SOURCE PASSAGE:
As for salt....I know it is controversial, but I have had markedly better luck with fish life span since I started adding it, so I maintain it. 

Thanks for your thoughts.


----------



## WhiteGloveAquatics

Robin, try kensfish.com

they are 10x cheaper for 10x more food and have them in 1/2 pound bags. I have a variety in the same tank and was shorting the vegans of the tank, got what I needed for the types of food the fish truly need and mixed em when I got them. for under 10 bucks you can have a pound of different flake instead of 10 bucks for a few ounces.


My angels spawn when the water is at or around 75. and I am there with you on the salt.


----------



## secuono

I keep my Platy in strictly freshwater and they do perfect, food for tropical fish mixed with livebearer food and a few algae wafer bits every now and then, 20+ fish, temps 83F, 55g, tons of plants. 
Maybe it's something to do with the change from freshwater from the store to salt in your tank. I only clean the sand maybe once a month, no need to do it any sooner.
I have dreadful luck with Guppies & Molly fish tend to get an unusual/unknown illness several months later and pass no matter what I do.


----------



## japan4racing

i have 5 platys in my 38g, 3 of which i have had since they were fry. my pH IS 7.2-7.4-ish tank stays at 76-77 degrees. the 2 males i have have only been here 2 or 3 weeks. the other 3 females have been here 3 or 4 months. i dont really do much for them..the tank kinda runs itself.....i check ph regularly and nitrites regularly...everything stays in check...im new to this and dont know much but of all the fish i have had in the past 9-10 months the platy's have the most successful. i had alot of cycle issues but im sure you dont have that since you have had the tank for so long. what are you using ot test your water with? im sure you know but just in case..those test strips are worthless. just figured i would ask becuase if you are using test strips your problem may be right there in front of you.

SUPPLIED RECORDS:
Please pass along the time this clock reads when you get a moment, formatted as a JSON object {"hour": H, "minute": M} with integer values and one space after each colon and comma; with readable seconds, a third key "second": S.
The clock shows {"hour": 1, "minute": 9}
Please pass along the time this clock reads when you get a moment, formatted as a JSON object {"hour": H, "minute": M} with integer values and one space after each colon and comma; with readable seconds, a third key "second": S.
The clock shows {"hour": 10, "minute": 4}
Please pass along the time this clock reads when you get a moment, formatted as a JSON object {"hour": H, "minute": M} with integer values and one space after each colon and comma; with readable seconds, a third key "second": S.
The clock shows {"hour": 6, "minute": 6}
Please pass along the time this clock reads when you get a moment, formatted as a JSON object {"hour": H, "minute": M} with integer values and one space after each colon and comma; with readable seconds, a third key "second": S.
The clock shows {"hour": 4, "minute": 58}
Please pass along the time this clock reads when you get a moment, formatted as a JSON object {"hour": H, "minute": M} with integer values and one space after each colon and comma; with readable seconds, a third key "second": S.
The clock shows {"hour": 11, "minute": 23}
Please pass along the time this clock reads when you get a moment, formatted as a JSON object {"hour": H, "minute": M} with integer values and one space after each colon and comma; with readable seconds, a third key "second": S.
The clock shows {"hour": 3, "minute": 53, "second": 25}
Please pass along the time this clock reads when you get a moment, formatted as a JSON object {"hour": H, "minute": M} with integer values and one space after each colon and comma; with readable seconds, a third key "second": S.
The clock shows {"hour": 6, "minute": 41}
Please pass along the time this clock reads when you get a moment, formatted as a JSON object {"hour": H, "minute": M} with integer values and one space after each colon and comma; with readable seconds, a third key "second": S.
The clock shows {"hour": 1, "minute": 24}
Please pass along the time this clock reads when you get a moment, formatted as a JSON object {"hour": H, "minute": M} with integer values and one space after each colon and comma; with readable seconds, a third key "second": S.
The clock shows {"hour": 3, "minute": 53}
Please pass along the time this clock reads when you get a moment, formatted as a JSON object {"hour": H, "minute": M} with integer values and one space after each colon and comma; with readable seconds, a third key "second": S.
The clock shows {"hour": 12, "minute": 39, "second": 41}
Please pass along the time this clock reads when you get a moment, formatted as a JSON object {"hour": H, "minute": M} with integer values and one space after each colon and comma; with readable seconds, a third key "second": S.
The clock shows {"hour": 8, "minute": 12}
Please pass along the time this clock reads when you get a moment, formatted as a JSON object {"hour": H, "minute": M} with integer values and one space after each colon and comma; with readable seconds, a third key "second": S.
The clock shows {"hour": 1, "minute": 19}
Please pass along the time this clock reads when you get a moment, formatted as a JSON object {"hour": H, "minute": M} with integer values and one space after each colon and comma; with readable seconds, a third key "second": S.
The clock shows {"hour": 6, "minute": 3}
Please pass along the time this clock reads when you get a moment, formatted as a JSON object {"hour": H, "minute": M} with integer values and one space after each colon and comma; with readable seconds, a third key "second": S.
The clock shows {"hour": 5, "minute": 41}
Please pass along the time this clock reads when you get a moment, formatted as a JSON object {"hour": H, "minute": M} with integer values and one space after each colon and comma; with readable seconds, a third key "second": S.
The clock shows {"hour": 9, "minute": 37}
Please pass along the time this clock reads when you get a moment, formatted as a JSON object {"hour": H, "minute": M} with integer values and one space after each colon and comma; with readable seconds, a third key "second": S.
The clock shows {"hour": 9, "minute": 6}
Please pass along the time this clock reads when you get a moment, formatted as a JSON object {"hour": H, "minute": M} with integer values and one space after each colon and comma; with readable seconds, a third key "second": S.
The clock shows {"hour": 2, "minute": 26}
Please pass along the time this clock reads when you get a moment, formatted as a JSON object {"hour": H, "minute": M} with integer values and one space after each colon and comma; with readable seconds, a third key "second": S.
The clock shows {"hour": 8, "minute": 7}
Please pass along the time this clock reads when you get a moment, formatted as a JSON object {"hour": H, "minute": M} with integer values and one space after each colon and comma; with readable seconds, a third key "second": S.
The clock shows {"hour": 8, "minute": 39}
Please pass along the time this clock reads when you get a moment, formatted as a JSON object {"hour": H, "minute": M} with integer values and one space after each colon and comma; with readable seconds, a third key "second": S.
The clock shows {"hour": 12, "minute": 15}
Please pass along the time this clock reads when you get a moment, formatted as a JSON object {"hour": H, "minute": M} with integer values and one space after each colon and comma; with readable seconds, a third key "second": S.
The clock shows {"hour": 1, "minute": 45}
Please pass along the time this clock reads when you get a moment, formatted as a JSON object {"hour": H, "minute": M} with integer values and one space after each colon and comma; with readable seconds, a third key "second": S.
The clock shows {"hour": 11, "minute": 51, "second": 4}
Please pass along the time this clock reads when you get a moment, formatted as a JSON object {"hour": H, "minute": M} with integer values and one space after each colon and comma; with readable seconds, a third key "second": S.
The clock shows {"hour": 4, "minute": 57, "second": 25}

TASKS AND EXERCISES:
1. List every username that appears as a section header in the fish-keeping thread.
2. Extend the fish-keeping thread, picking up right after its final sentence.
The data play no part in this work.

ANSWERS FOR THE TASKS:
1. WhiteGloveAquatics, secuono, japan4racing

2.
----------



## Sweet Tee

Yeah, I used to use those test strips, but for my new 20 gallon, I bought the API Master Test Kit for it. I LOVE it. Very accurate, easy to use. Makes your water checking like a mini chem lab *pc


----------



## RobinA

WhiteDevil said:


> Robin, try kensfish.com
> 
> they are 10x cheaper for 10x more food and have them in 1/2 pound bags. I have a variety in the same tank and was shorting the vegans of the tank, got what I needed for the types of food the fish truly need and mixed em when I got them. for under 10 bucks you can have a pound of different flake instead of 10 bucks for a few ounces.
> 
> 
> My angels spawn when the water is at or around 75. and I am there with you on the salt.


Thanks for the info on food. I will take a look.


----------



## missmanatee

hey!
i have had platties for about a year and they are very hardy for me. i keep them at a temp. of about 75-80 and a pH about 6.5. i have had no problems with the fish except for clouding and i don't do that much maitnece. so i would say if you want to change your pH you can try to use distilled water. i tried those chemical things and they would bring down the pH down for like 3 hours and then it would go back up. so what i recomend is using distilled water. it has a naturally low pH around 7 but i think the one that i buy is lower. but all i do is treat it and mix it in with the tap water untill it is balanced out at the right pH. it works wonders and you just have to add a little more in every time you do a water change. hope this helps!:animated_fish_swimm


----------



## jrman83

I have no problem with Platies and I use aquarium salt. I have subjected them to 3 times the recommended amount for periods of time and still they go on. My tap ph is 8.2 and although I now mix 50/50 RO that brings it down a little, when it was higher they still had no problem.

I would ask if you are acclimating the fish to your tank before you put them in there?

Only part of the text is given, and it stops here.